Day 0140

I have an unflattering risk-aversion and fear of uncertainty. I go to great lengths to make sure that I always know what is going on and where I am. I'm currently carrying around two phones and a laptop; between them I have two entire copies of wikipedia and offline maps of where I am. I'm never cut off from knowledge and if I anticipate that I'm going to be in a novel situation I research it extensively to remove as many elements of uncertainty as I can.

In many ways this tendency does actually make my life significantly easier, but it also means that my expectations are constantly being met. I usually have a fairly accurate idea of what it is I'm going to see and how I'll react to it. This is a recipe for becoming jaded.

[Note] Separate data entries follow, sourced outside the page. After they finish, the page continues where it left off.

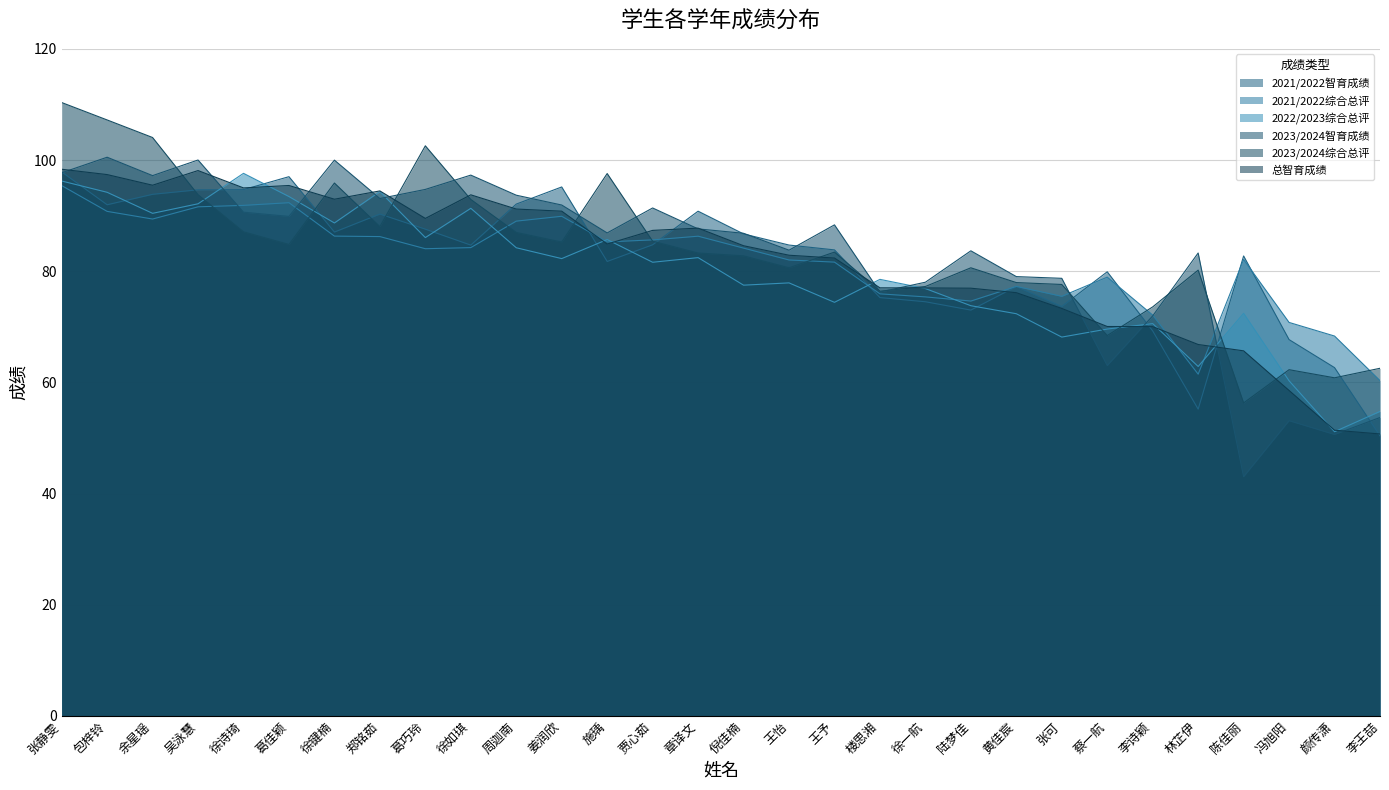

Where is the first local maximum for 2023/2024综合总评?

徐键楠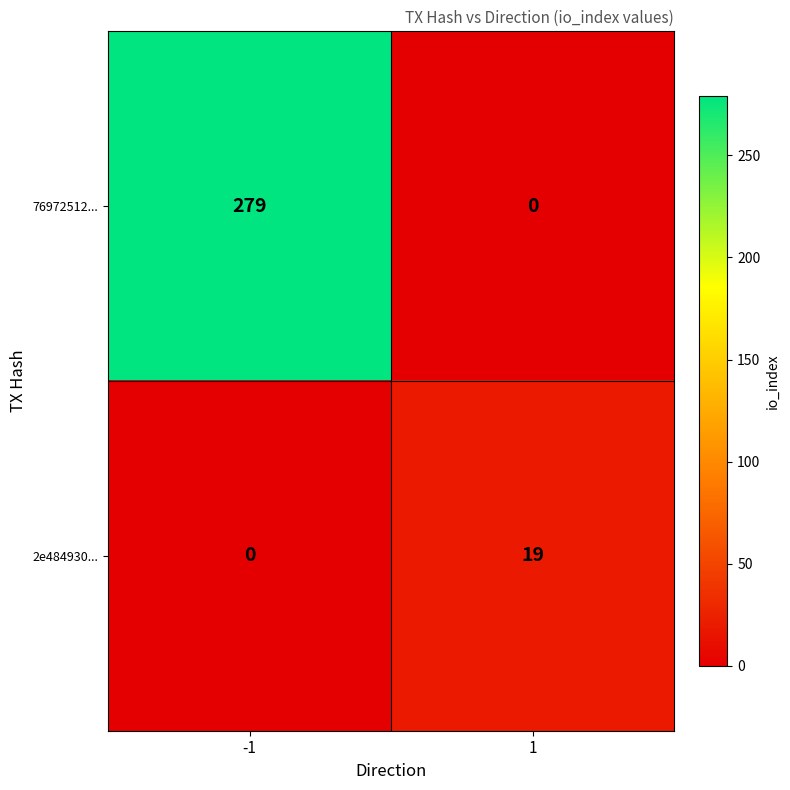

Count the number of categories in the chart.

2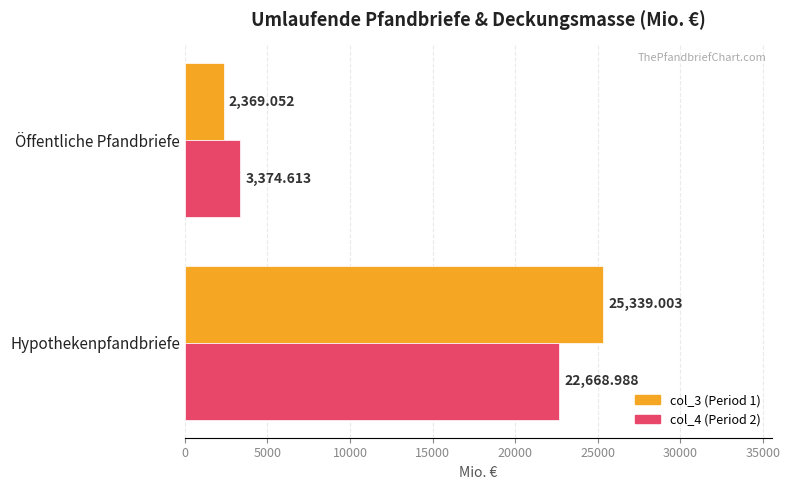

Which series has the largest range (max minus min)?

col_3 (Period 1)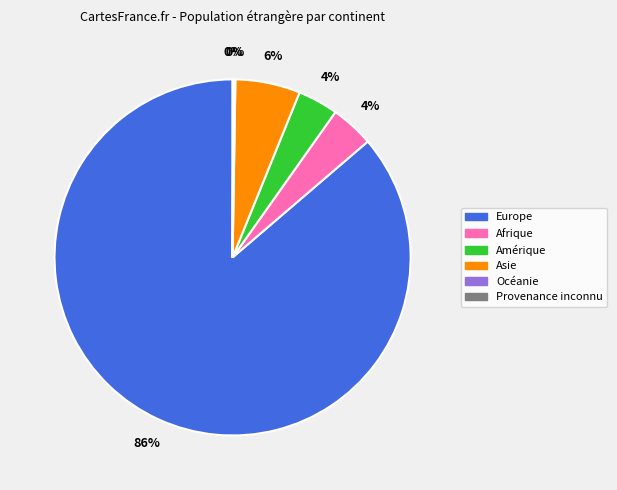

Is there any slice that represents more than half of the pie?

Yes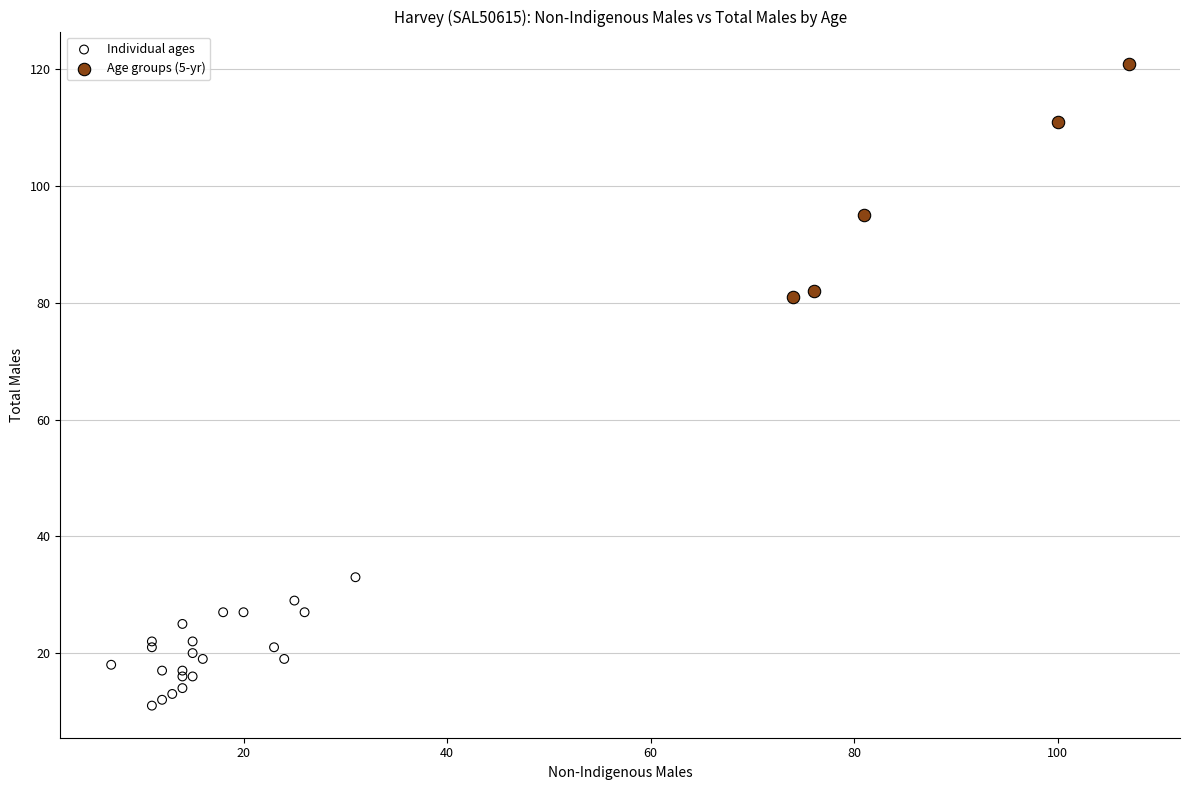

Which series reaches the minimum Y coordinate?

Individual ages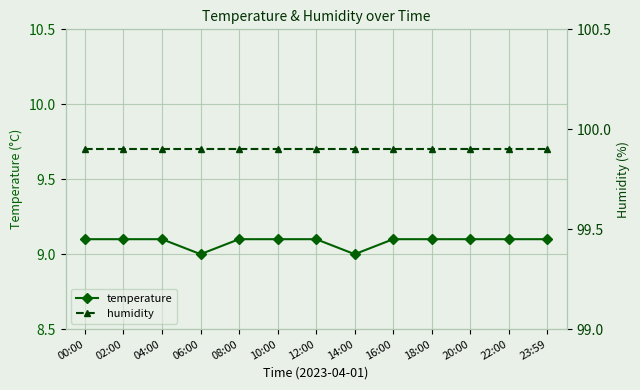

Reading right to left, what are all the values shown in this chart?

temperature: 23:59=9.1	22:00=9.1	20:00=9.1	18:00=9.1	16:00=9.1	14:00=9.0	12:00=9.1	10:00=9.1	08:00=9.1	06:00=9.0	04:00=9.1	02:00=9.1	00:00=9.1
humidity: 23:59=99.9	22:00=99.9	20:00=99.9	18:00=99.9	16:00=99.9	14:00=99.9	12:00=99.9	10:00=99.9	08:00=99.9	06:00=99.9	04:00=99.9	02:00=99.9	00:00=99.9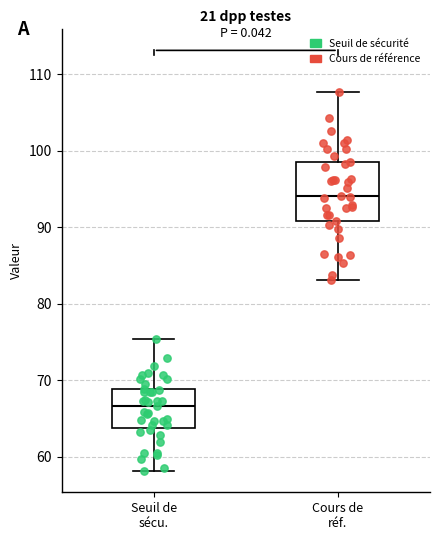

Which box's median line is the lowest?

Seuil de sécu.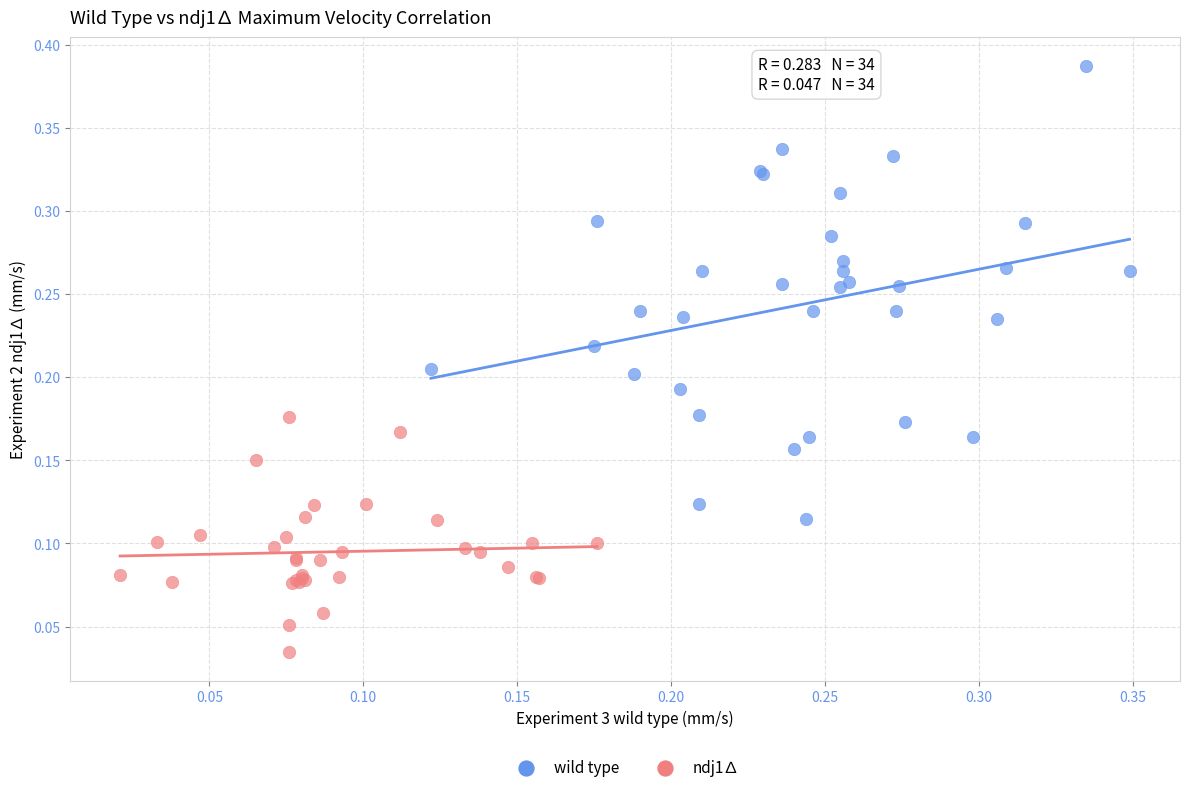

What are all the series names shown in the legend?

wild type, ndj1∆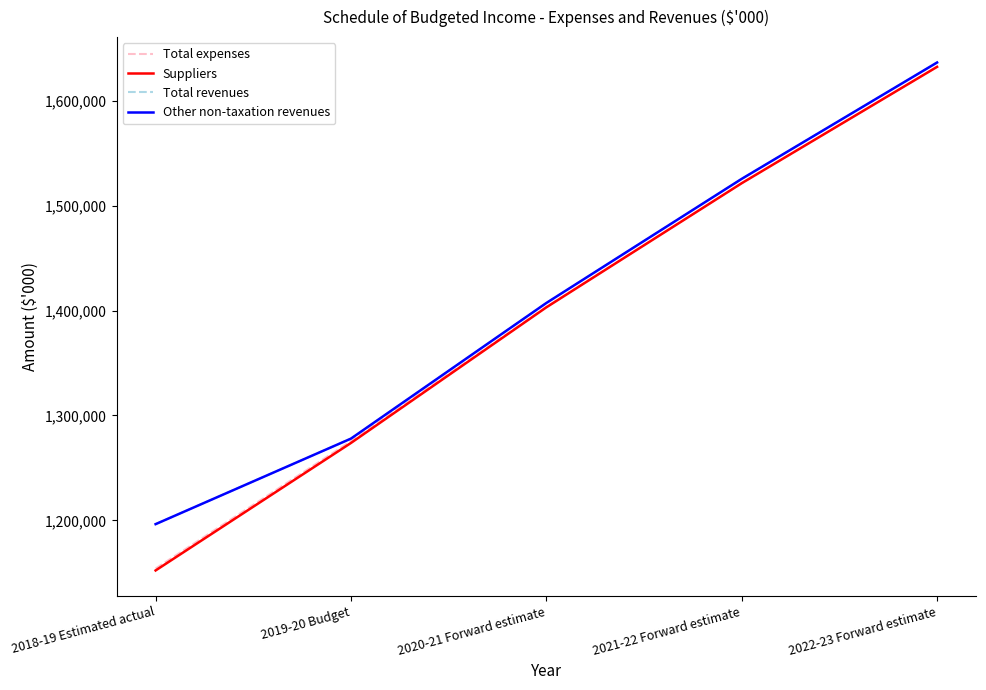

Which series has the largest total across all categories?

Total revenues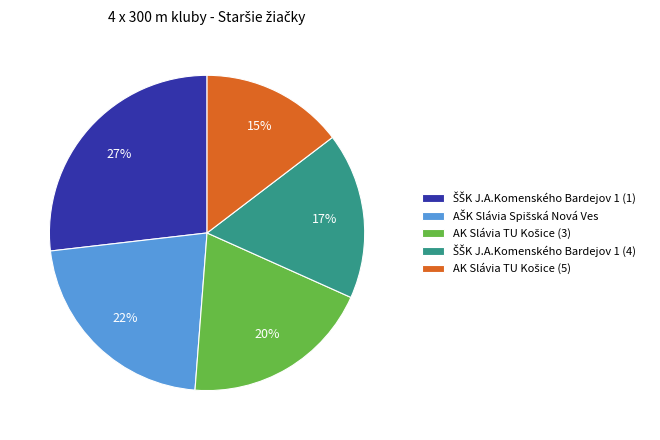

Does any single category account for the majority?

No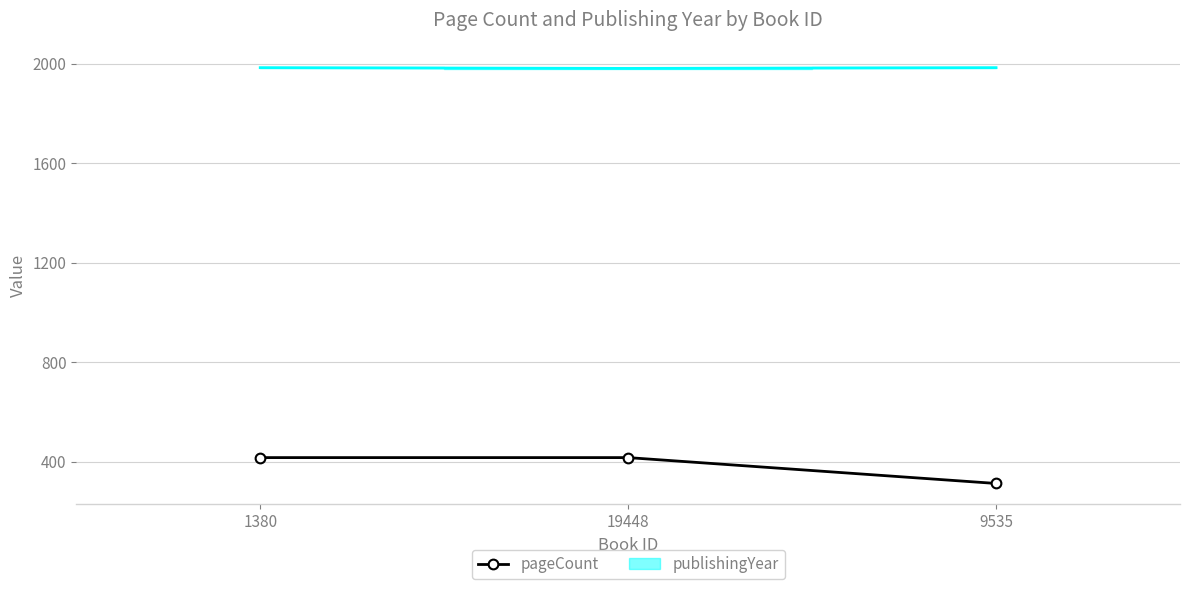

Reading left to right, list all the values displayed in this chart.

1380=416	19448=416	9535=312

"A constant air of refined, supercilious ennui"Leo Tolstoy, Youth

Today, however, I experienced for the first time in months the pure, simple and overwhelming feeling of wonder, childlike enjoyment and excitement of something new and unexpected. I was in the faerie-world gardens of the Quinta da Regaleira in Sintra. I came upon a cave tunnel hidden behind some fountain or grotto, partially lit and going off in to darkness. I went right on ahead into the darkness, with no idea of where I would end up, or how long it would take me to get out. I found a waterfall in an opening and pressed on through the dark, damp, dripping corridor (resisting the temptation to turn on my phone's torch) until I came out at what I thought was ground level (having neither ascended nor descended). But instead, I was taken completely by surprise and found myself at the bottom of a great cylinder of dark stone, dripping water from the circle of white light at the top, far overhead. I had walked straight into the hillside and now the ground was way above me. Here I was at the bottom of a great well, with a stone staircase spiralling through the rock to the ground above. Uncanny, unsettling, sinister and sublime. How wonderful to meet the unexpected! To have no prior knowledge or hopes or mental pictures and to find yourself somewhere wholly new.

Now I've described it, and now you've read it, you can't have the same experience.

The feeling lasted only a few minutes, and those few minutes of true, unpremeditated joy were precious, and I knew it. No sooner did I feel it than I thought about it, and began to analyse it and so destroy it. Further attempts to be awed and wondered by the other delights of the garden were unsuccessful imitations, unsuccessful because of my consciousness of my own desire to feel and react in a certain predetermined way.

I dashed this off on the train to Lisbon, and subsequently missed my stop. My mind was occupied by the pretty girl opposite me, who also missed the stop.